A Onadyr, une localité de 50'000 habitants située au sud-est de Osh, les médecins et infirmières MSF ont fait ou refait les pansements de 169 personnes et donné 535 consultations lors de leur première semaine de présence dans la structure. Les principales pathologies constatées, outre les affections nécessitant des soins psychologiques, étaient dues à des infections respiratoires, de la tension artérielle et des diarrhées. MSF a également mis en place une structure chirurgicale dans la clinique et amélioré l’adduction d’eau et les conditions sanitaires.
Ces derniers jours, des milliers de personnes ayant fui les violences sont retournées dans leur quartier d’origine, où de nombreuses maisons ont été incendiées. Certains ont cherché refuge chez des voisins, des amis, ou dans des écoles. D’autres, principalement des femmes et des enfants, sont toujours près de la frontière, trop effrayés pour revenir.

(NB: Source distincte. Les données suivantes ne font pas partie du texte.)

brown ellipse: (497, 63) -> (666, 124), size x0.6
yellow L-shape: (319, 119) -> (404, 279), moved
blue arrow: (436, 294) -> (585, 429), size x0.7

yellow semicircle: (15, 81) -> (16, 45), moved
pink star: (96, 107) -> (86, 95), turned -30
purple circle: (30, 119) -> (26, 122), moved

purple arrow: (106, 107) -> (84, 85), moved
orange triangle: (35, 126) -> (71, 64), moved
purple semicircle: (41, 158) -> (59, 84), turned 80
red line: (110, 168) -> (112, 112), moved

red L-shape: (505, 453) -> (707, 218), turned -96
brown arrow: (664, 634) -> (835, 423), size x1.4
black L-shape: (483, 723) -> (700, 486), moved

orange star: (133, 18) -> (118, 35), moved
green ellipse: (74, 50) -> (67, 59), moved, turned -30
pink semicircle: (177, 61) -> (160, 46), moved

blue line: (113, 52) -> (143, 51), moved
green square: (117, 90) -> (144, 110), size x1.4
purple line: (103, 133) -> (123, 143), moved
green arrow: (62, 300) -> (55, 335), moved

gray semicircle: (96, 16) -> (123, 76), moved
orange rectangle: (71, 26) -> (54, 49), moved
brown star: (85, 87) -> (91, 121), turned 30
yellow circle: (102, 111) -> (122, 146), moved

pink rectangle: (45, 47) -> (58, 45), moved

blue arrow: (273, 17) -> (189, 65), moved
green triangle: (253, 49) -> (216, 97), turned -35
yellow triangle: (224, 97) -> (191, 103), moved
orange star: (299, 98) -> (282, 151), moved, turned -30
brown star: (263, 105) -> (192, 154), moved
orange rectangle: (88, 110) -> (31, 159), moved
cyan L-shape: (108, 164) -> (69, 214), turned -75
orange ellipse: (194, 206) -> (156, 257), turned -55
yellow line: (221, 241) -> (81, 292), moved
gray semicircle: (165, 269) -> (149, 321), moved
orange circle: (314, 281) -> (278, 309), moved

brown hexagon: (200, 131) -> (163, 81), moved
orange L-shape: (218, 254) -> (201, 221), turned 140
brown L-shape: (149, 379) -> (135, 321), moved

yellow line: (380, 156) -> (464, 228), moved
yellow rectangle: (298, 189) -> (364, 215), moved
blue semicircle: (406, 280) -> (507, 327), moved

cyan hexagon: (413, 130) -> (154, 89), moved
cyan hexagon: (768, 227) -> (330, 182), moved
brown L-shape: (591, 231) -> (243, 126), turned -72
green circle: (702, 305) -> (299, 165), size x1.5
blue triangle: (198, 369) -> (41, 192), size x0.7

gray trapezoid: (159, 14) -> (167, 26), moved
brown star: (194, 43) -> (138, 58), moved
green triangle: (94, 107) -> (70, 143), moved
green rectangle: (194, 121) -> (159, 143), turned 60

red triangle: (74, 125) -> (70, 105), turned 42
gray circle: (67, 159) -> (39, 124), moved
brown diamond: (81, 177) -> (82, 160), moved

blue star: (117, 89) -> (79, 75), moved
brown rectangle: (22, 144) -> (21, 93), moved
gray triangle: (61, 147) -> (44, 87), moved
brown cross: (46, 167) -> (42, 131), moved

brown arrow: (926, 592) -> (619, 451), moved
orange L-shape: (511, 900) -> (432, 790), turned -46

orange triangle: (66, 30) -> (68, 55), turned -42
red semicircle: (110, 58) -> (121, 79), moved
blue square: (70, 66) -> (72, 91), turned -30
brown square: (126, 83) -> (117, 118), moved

Un point médical MSF situé sur le chemin du retour de ces exilés, dans le village-frontière de Suratash, a permis à 86 personnes de bénéficier de consultations médicales.
Dans de nombreux quartiers de Osh et Jalal-Abad ainsi que sur les sites près de la frontière, MSF a distribué jusqu’à présent 714 kits d’hygiène (savon, shampoing, serviettes, etc.), 1898 couvertures, 149 lots d’ustensiles de cuisine, 470 jerrycans et 450 boîtes de biscuits nutritifs.
De nombreuses personnes sont extrêmement choquées par la violence extrême qu’ils ont subie ou dont elles ont été témoins. Quatre psychologues MSF mettent en place actuellement un programme important de soins de santé mentale dans le Sud du Kirghizstan. Ils donnent des consultations individuelles et forment des conseillers à la mise en place de groupes de soutien dans les communautés.
Une autre équipe MSF composée d’un médecin, d’une infirmière, d’un psychologue et d’un logisticien parcourt aussi différentes zones de la région pour évaluer les besoins de la population.
A ce jour, MSF a apporté une assistance à 12 structures médicales avec des dons de médicaments et de matériel médical et chirurgical.
Les programmes MSF dans le Sud du Kirghizstan sont gérés par 64 employés MSF, soit 38 volontaires internationaux et 26 employés nationaux. Les équipes sont composées de médecins, chirurgiens, infirmières, logisticiens et experts en eau et installations sanitaires. MSF est présent au Kirghizstan depuis 2006 avec un programme de soins aux malades de la tuberculose dans le système pénitentiaire.